Can the OCR go negative? Chief economist says yes

Major bank economist gives a limit to how low the OCR can go

Can the OCR go negative? Chief economist says yes

The Reserve Bank has made two cuts to the Official Cash Rate (OCR) over the last four months, and both cuts saw all major banks respond with full force and drop their mortgage rates accordingly. Another cut has been pencilled in by economists in November - but how much steam are further OCR cuts likely to hold, and at what point does it hit its limit?

Westpac chief economist Dominick Stephens spoke at today’s Financial Advice New Zealand conference in Auckland, where he explored just how low the OCR could possibly go, and what happened when the central rate in other countries dropped beyond 0%.

“I think the Reserve Bank will cut the Official Cash Rate (OCR) once more to 0.75% in November of this year,” Stephens said.

“A lot of people are asking whether the OCR running out of room and effectiveness.
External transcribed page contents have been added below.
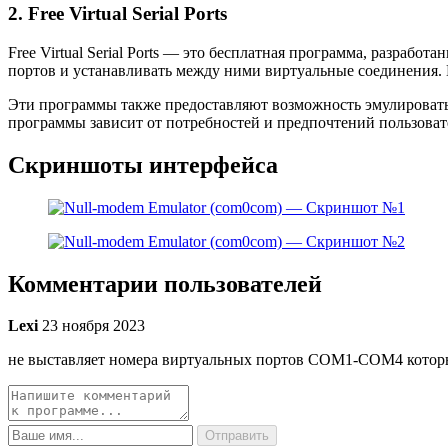
2. Free Virtual Serial Ports
Free Virtual Serial Ports — это бесплатная программа, разраб
портов и устанавливать между ними виртуальные соединения. 
Эти программы также предоставляют возможность эмулировать 
программы зависит от потребностей и предпочтений пользоват
Скриншоты интерфейса
Комментарии пользователей
Lexi
23 ноября 2023
не выставляет номера виртуальных портов СОМ1-СОМ4 которые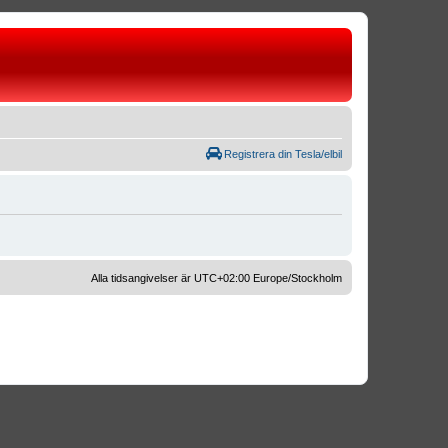
Registrera din Tesla/elbil
Alla tidsangivelser är UTC+02:00 Europe/Stockholm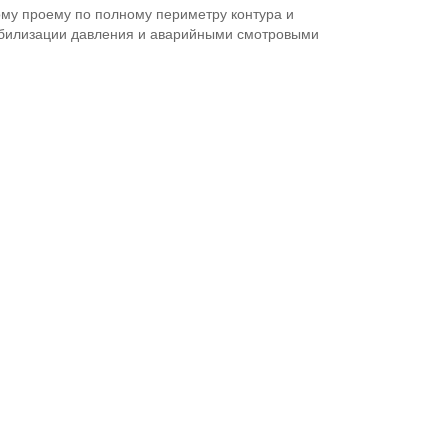
ому проему по полному периметру контура и
абилизации давления и аварийными смотровыми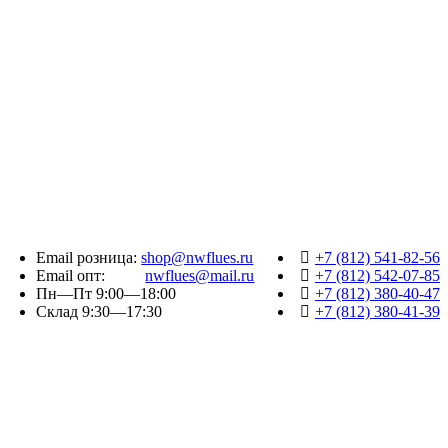
Email розница:
shop@nwflues.ru
+7 (812) 541-82-56
Email опт:
nwflues@mail.ru
+7 (812) 542-07-85
Пн—Пт 9:00—18:00
+7 (812) 380-40-47
Склад 9:30—17:30
+7 (812) 380-41-39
They’re saying it’s not affecting the interest rates that matter, and it’s not affecting the economy in the same way that it used to.”

“But to date, the OCR cuts we’ve seen have been incredibly effective,” he explained. “There has been a massive drop in the rates that really matter for the economy, and those are the fixed mortgage rates. The Reserve Bank has engineered that by convincing people that they are going to keep interest rates low for a long time, and so the OCR cuts to date have been incredibly effective. Anyone who says they haven’t been is wrong.”
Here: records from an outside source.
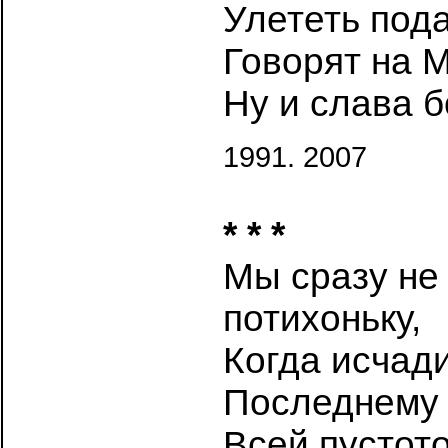
Улететь пода
Говорят на М
Ну и слава б
1991. 2007
* * *
Мы сразу не
потихоньку,
Когда исчад
Последнему 
Всей пустот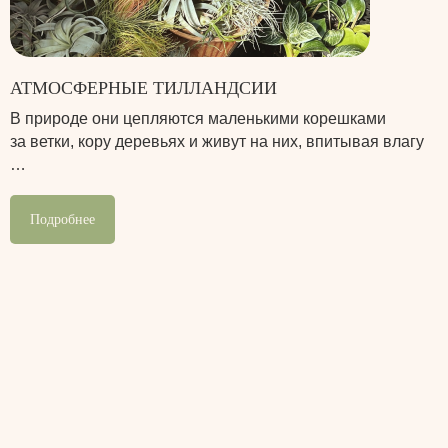
АТМОСФЕРНЫЕ ТИЛЛАНДСИИ
В природе они цепляются маленькими корешками
за ветки, кору деревьях и живут на них, впитывая влагу
…
Подробнее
However, Stephens admits that engineering a second reduction in mortgage rates of that size would require a lot more work from the Reserve Bank, because they’ve already had this large effect on expectations for the future. He says the same effect would be hard to repeat - but it’s not impossible.
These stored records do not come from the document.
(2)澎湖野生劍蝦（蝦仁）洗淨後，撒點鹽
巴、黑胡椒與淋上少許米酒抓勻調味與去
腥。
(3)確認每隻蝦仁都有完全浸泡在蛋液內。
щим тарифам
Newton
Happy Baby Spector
“Some are saying that the OCR is nearly at 0%, so what next?” Stephens said. “Well, the OCR can go negative - but there is a limit to how far it can go. In Europe, banks found that they were paying the central bank to hold the reserves that they were required to hold - and that’s a cost to them. In response, they started putting mortgage rates up to recover that cost.”

Stephens recounted speaking to the Prince of Lichtenstein’s private fund, which was looking into the cost of putting cash in a private bunker - and discovered that could cost around -0.75%, the same as the cash rate at the time. So if interest rates went lower than that, they would simply put all their cash into a cave.

“Cash hoarding is really the risk when it comes to negative interest rates,” Stephens said.

“I think the lowest the OCR can go in New Zealand is around -0.5%.”